By means of (3.4), we derive that for any odd prime p,

$$\begin{aligned} \sum ^{\infty }_{n=0}d\left( 3\left( 3n\right) +2\right) q^n&=\sum ^{\infty }_{n=0}d\left( 9n+2\right) q^n\\&\equiv \frac{1}{2}\sum _{n=0}^{\infty }(-1)^{n}q^{n(n+1)}\pmod 3\\&=\frac{1}{2}\sum _{k=0}^{p-1}\sum _{n=0}^{\infty }(-1)^{n+k}q^{(pn+k)(pn+k+1)}\\&=\frac{1}{2}\sum _{k=0}^{\frac{p-3}{2}}q^{k^2+k}\sum _{n=0}^{\infty }(-1)^{n+k}q^{p^{2}n^{2}+(2k+1)pn} \\ {}&\quad +\frac{1}{2}(-1)^{\frac{p-1}{2}}q^{\frac{p^{2}-1}{4}}\sum _{n=0}^{\infty }(-1)^nq^{p^{2}n(n+1)} \\&\quad +\frac{1}{2}\sum _{k=\frac{p+1}{2}}^{p-1}q^{k^2+k}\sum _{n=0}^{\infty }(-1)^{n+k}q^{p^{2}n^{2}+(2k+1)pn}. \end{aligned}$$

Notice that for any integer \(0 \le k\le p-1\),

$$\begin{aligned} k^{2}+k\equiv \frac{p^{2}-1}{4} \pmod p \end{aligned}$$

if and only if \(k=(p-1)/2\). Thus,

$$\begin{aligned} \sum ^{\infty }_{n=0}d\left( 9\left( pn+\frac{p^2-1}{4}\right) +2\right) q^n&=\sum ^{\infty }_{n=0}d\left( 9pn+\frac{9p^2-1}{4}\right) q^n\nonumber \\&\equiv \frac{1}{2}(-1)^{\frac{p-1}{2}}\sum ^{\infty }_{n=0}(-1)^nq^{\frac{pn(n+1)}{2}}\pmod 3. \end{aligned}$$
(3.5)

Since there are no terms on the right of (3.5) in which the powers of q are congruent to \(1, 2,\cdots , p-1\) modulo p,

$$\begin{aligned} d\left( 9p\left( pn+i\right) +\frac{9p^2-1}{4}\right) \equiv 0\pmod 3, \end{aligned}$$

for \(i=1,2,\cdots ,p-1\). We complete the proof. \(\square \)
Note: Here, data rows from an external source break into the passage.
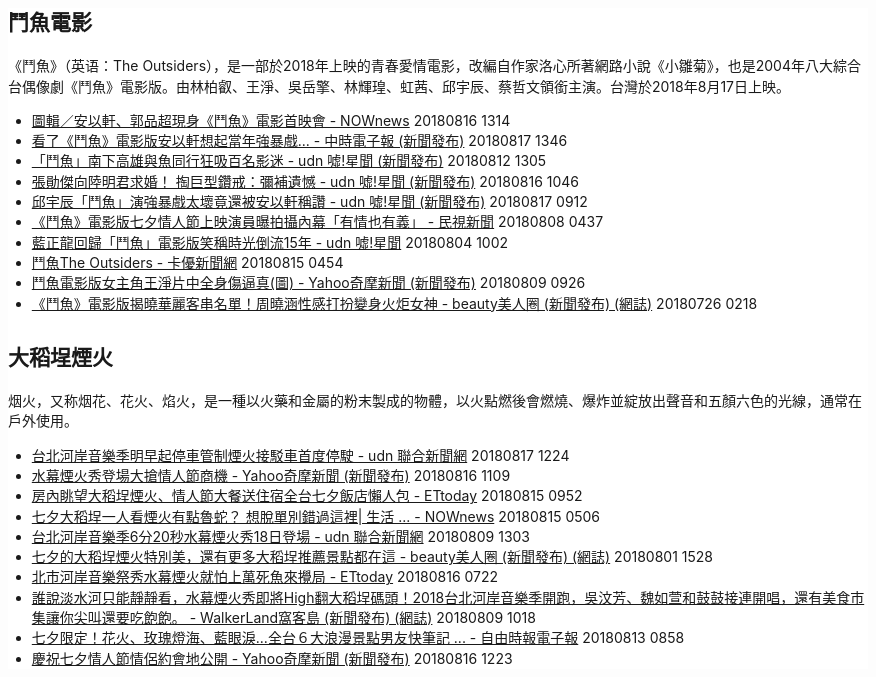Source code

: ## 鬥魚電影

《鬥魚》（英语：The Outsiders），是一部於2018年上映的青春愛情電影，改編自作家洛心所著網路小說《小雛菊》，也是2004年八大綜合台偶像劇《鬥魚》電影版。由林柏叡、王淨、吳岳擎、林輝瑝、虹茜、邱宇辰、蔡哲文領銜主演。台灣於2018年8月17日上映。
- [圖輯／安以軒、郭品超現身《鬥魚》電影首映會 - NOWnews](https://www.nownews.com/news/20180816/2802279 "圖輯／安以軒、郭品超現身《鬥魚》電影首映會 - NOWnews") 20180816 1314
- [看了《鬥魚》電影版安以軒想起當年強暴戲... - 中時電子報 (新聞發布)](http://www.chinatimes.com/realtimenews/20180817004483-260404 "看了《鬥魚》電影版安以軒想起當年強暴戲... - 中時電子報 (新聞發布)") 20180817 1346
- [「鬥魚」南下高雄與魚同行狂吸百名影迷 - udn 噓!星聞 (新聞發布)](https://stars.udn.com/star/story/10090/3305292 "「鬥魚」南下高雄與魚同行狂吸百名影迷 - udn 噓!星聞 (新聞發布)") 20180812 1305
- [張勛傑向陸明君求婚！ 掏巨型鑽戒：彌補遺憾 - udn 噓!星聞 (新聞發布)](https://stars.udn.com/star/story/10090/3313366 "張勛傑向陸明君求婚！ 掏巨型鑽戒：彌補遺憾 - udn 噓!星聞 (新聞發布)") 20180816 1046
- [邱宇辰「鬥魚」演強暴戲太壞竟還被安以軒稱讚 - udn 噓!星聞 (新聞發布)](https://stars.udn.com/star/story/10090/3315237 "邱宇辰「鬥魚」演強暴戲太壞竟還被安以軒稱讚 - udn 噓!星聞 (新聞發布)") 20180817 0912
- [《鬥魚》電影版七夕情人節上映演員曝拍攝內幕「有情也有義」 - 民視新聞](https://news.ftv.com.tw/news/detail/2018808W0002 "《鬥魚》電影版七夕情人節上映演員曝拍攝內幕「有情也有義」 - 民視新聞") 20180808 0437
- [藍正龍回歸「鬥魚」電影版笑稱時光倒流15年 - udn 噓!星聞](https://stars.udn.com/star/story/10091/3290635 "藍正龍回歸「鬥魚」電影版笑稱時光倒流15年 - udn 噓!星聞") 20180804 1002
- [鬥魚The Outsiders - 卡優新聞網](https://www.cardu.com.tw/bonus/detail.php?18054 "鬥魚The Outsiders - 卡優新聞網") 20180815 0454
- [鬥魚電影版女主角王淨片中全身傷逼真(圖) - Yahoo奇摩新聞 (新聞發布)](https://tw.news.yahoo.com/%E9%AC%A5%E9%AD%9A%E9%9B%BB%E5%BD%B1%E7%89%88-%E5%A5%B3%E4%B8%BB%E8%A7%92%E7%8E%8B%E6%B7%A8%E7%89%87%E4%B8%AD%E5%85%A8%E8%BA%AB%E5%82%B7%E9%80%BC%E7%9C%9F-%E5%9C%96-084832169.html "鬥魚電影版女主角王淨片中全身傷逼真(圖) - Yahoo奇摩新聞 (新聞發布)") 20180809 0926
- [《鬥魚》電影版揭曉華麗客串名單！周曉涵性感打扮變身火炬女神 - beauty美人圈 (新聞發布) (網誌)](https://www.beauty321.com/post/17966 "《鬥魚》電影版揭曉華麗客串名單！周曉涵性感打扮變身火炬女神 - beauty美人圈 (新聞發布) (網誌)") 20180726 0218

## 大稻埕煙火

烟火，又称烟花、花火、焰火，是一種以火藥和金屬的粉末製成的物體，以火點燃後會燃燒、爆炸並綻放出聲音和五顏六色的光線，通常在戶外使用。
- [台北河岸音樂季明早起停車管制煙火接駁車首度停駛 - udn 聯合新聞網](https://udn.com/news/story/7323/3315546 "台北河岸音樂季明早起停車管制煙火接駁車首度停駛 - udn 聯合新聞網") 20180817 1224
- [水幕煙火秀登場大搶情人節商機 - Yahoo奇摩新聞 (新聞發布)](https://tw.news.yahoo.com/%E6%B0%B4%E5%B9%95%E7%85%99%E7%81%AB%E7%A7%80%E7%99%BB%E5%A0%B4-%E5%A4%A7%E6%90%B6%E6%83%85%E4%BA%BA%E7%AF%80%E5%95%86%E6%A9%9F-103259744.html "水幕煙火秀登場大搶情人節商機 - Yahoo奇摩新聞 (新聞發布)") 20180816 1109
- [房內眺望大稻埕煙火、情人節大餐送住宿全台七夕飯店懶人包 - ETtoday](https://travel.ettoday.net/article/1236030.htm "房內眺望大稻埕煙火、情人節大餐送住宿全台七夕飯店懶人包 - ETtoday") 20180815 0952
- [七夕大稻埕一人看煙火有點魯蛇？ 想脫單別錯過這裡| 生活 ... - NOWnews](https://www.nownews.com/news/20180815/2801425 "七夕大稻埕一人看煙火有點魯蛇？ 想脫單別錯過這裡| 生活 ... - NOWnews") 20180815 0506
- [台北河岸音樂季6分20秒水幕煙火秀18日登場 - udn 聯合新聞網](https://udn.com/news/story/7323/3300396 "台北河岸音樂季6分20秒水幕煙火秀18日登場 - udn 聯合新聞網") 20180809 1303
- [七夕的大稻埕煙火特別美，還有更多大稻埕推薦景點都在這 - beauty美人圈 (新聞發布) (網誌)](https://www.beauty321.com/post/18117 "七夕的大稻埕煙火特別美，還有更多大稻埕推薦景點都在這 - beauty美人圈 (新聞發布) (網誌)") 20180801 1528
- [北市河岸音樂祭秀水幕煙火就怕上萬死魚來攪局 - ETtoday](https://travel.ettoday.net/article/1236837.htm "北市河岸音樂祭秀水幕煙火就怕上萬死魚來攪局 - ETtoday") 20180816 0722
- [誰說淡水河只能靜靜看，水幕煙火秀即將High翻大稻埕碼頭！2018台北河岸音樂季開跑，吳汶芳、魏如萱和鼓鼓接連開唱，還有美食市集讓你尖叫還要吃飽飽。 - WalkerLand窩客島 (新聞發布) (網誌)](https://www.walkerland.com.tw/subject/view/197939 "誰說淡水河只能靜靜看，水幕煙火秀即將High翻大稻埕碼頭！2018台北河岸音樂季開跑，吳汶芳、魏如萱和鼓鼓接連開唱，還有美食市集讓你尖叫還要吃飽飽。 - WalkerLand窩客島 (新聞發布) (網誌)") 20180809 1018
- [七夕限定！花火、玫瑰燈海、藍眼淚...全台６大浪漫景點男友快筆記 ... - 自由時報電子報](http://playing.ltn.com.tw/article/10438 "七夕限定！花火、玫瑰燈海、藍眼淚...全台６大浪漫景點男友快筆記 ... - 自由時報電子報") 20180813 0858
- [慶祝七夕情人節情侶約會地公開 - Yahoo奇摩新聞 (新聞發布)](https://tw.news.yahoo.com/%E6%85%B6%E7%A5%9D%E4%B8%83%E5%A4%95%E6%83%85%E4%BA%BA%E7%AF%80-%E6%83%85%E4%BE%B6%E7%B4%84%E6%9C%83%E5%9C%B0%E5%85%AC%E9%96%8B-120600473.html "慶祝七夕情人節情侶約會地公開 - Yahoo奇摩新聞 (新聞發布)") 20180816 1223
Remark. After the completion of the first version of this article, we learned from Prof. Dazhao Tang that Theorem 1.3 is one special case of Entry 6.3.7 in book “Ramanujan’s Lost Notebook Part II”.